Wah, Industri Tekstil di Ujung Tanduk karena Banjir Karpet Impor!
Ilustrasi. (Foto: Unsplash)

Bagikan:

JAKARTA - Asosiasi Pertekstilan Indonesia (API) mendesak pemerintah untuk menerapkan safeguard atau tindak pengamanan atas impor produk karpet dan penutup lantai tekstil. Hal ini untuk menyelamatkan industri tekstil dalam negeri dari gempuran produk-produk luar negeri.

Ketua Komite Karpet dan sajadah BPN API Jivat Khiani mengatakan, sejak tahun 2017 hingga 2019 impor produk-produk karpet dan penutup lantai tekstil terus meningkat sebesar 25,2 persen. Sehingga, menyebabkan ancaman kerugian serius pada industri dalam negeri.

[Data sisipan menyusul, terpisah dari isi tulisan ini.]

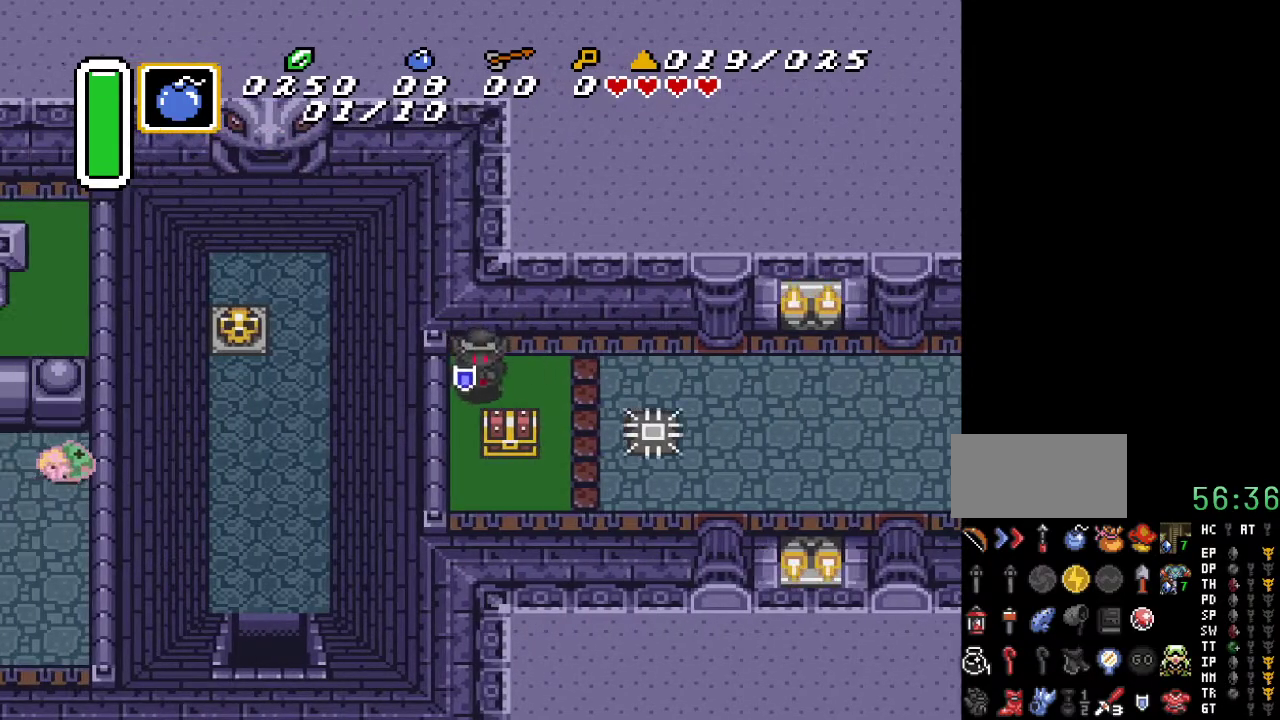
{"buttons": ["DPAD_DOWN"], "events": [[283, "DPAD_RIGHT", "down"], [467, "DPAD_RIGHT", "up"]]}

Lebih lanjut, Jivat berujar, kondisi ini memaksa produsen dalam negeri memangkas kapasitas produksinya hingga 40 persen. Sehingga kinerja industri mengalami penurunan.

"Dengan turunnya produksi maka otomatis telah terjadi pengurangan karyawan yang cukup banyak," tuturnya, dalam keterangan tertulis yang diterima VOI, Senin, 24 Agustus.

Jivat mengatakan, berdasarkan data Badan Pusat Statistik (BPS) tahun 2019 produk-produk tersebut mayoritas berasal dari China dan Turki, masing-masing sebesar 63,43 persen dan 19,16 persen.

Sementara, harga rerata produk impor dari kedua negara tersebut sebesar 2,5 dolar Amerika Serikat (AS) per kilogram (kg) atau setara Rp37.000 dan 1,36 dolar AS atau setara Rp23.600 per kg.

Menurut Jival, harga tersebut menunjukkan kualitas barang yang dimpor merupakan barang-barang yang memiliki kualitas rendah. Bahkan tidak sesuai dengan standar kesehatan dan keselamatan. Seperti memakai bahan foam atau busa yang mudah terbakar dan sisa limbah industri tekstil yang tidak baik untuk kesehatan.

"Beberapa tahun terakhir impor produk karpet dan sajadah telah menggerus pangsa pasar industri dalam negeri terutama dengan harga yang lebih rendah," jelasnya.

Tak hanya itu, Jival mengatakan, pihaknya juga mengalami kendala adanya disharmonisasi tarif bea masuk impor yang dikenakan terhadap bahan baku utama berupa polypropilene resin yaitu sebesar 10 persen, sedangkan tarif bea masuk impor untuk benang polypropilene lebih rendah yaitu sebesar 5 persen.

Sementara itu, Sekretaris Eksekutif BPN API Rizal Tanzil Rakhman mengatakan, banyaknya barang barang impor karpet dan sajadah yang membanjiri pasar domestik, membuat industri dalam negeri sudah berada dalam kondisi yang kritis dan tidak akan dapat bertahan lebih lama.

Lebih lanjut, Rizal mengatakan, upaya untuk memberikan safeguard perlu direalisasikan segera oleh pemerintah. Hal ini untuk memastikan industri tekstil dapat bertahan.

"Kami harapkan industri karpet dan sajadah dalam negeri dapat diselamatkan dan menghindari terjadinya banyak pemutusan hubungan kerja (PHK) yang masif," kata Rizal.

Sekadar informasi, berdasarkan data Badan Pusat Statistik (BPS) dalam tiga tahun terakhir atau 2017 hingga 2019, terjadi peningkatan volume impor karpet dan penutup lantai tekstil lainnya dengan tren sebesar 25,2 persen per tahun.

Pada 2017, volume impor produk ini tercatat sebesar 21.907 ton, kemudian pada 2018 naik 31,0 persen menjadi sebesar 28.706 ton, dan pada 2019 naik 19,7 persen menjadi sebesar 34.357 ton.

Negara asal impor karpet dan penutup lantai tekstil lainnya di antaranya China, Turki, Korea Selatan, dan Jepang. Sementara, volume impor produk ini terbesar berasal dari Tiongkok dengan pangsa impor pada 2017 sebesar 50,2 persen, kemudian pada 2018 naik menjadi 56,1 persen, dan pada 2019 naik menjadi 63,4 persen dari total impor di Indonesia.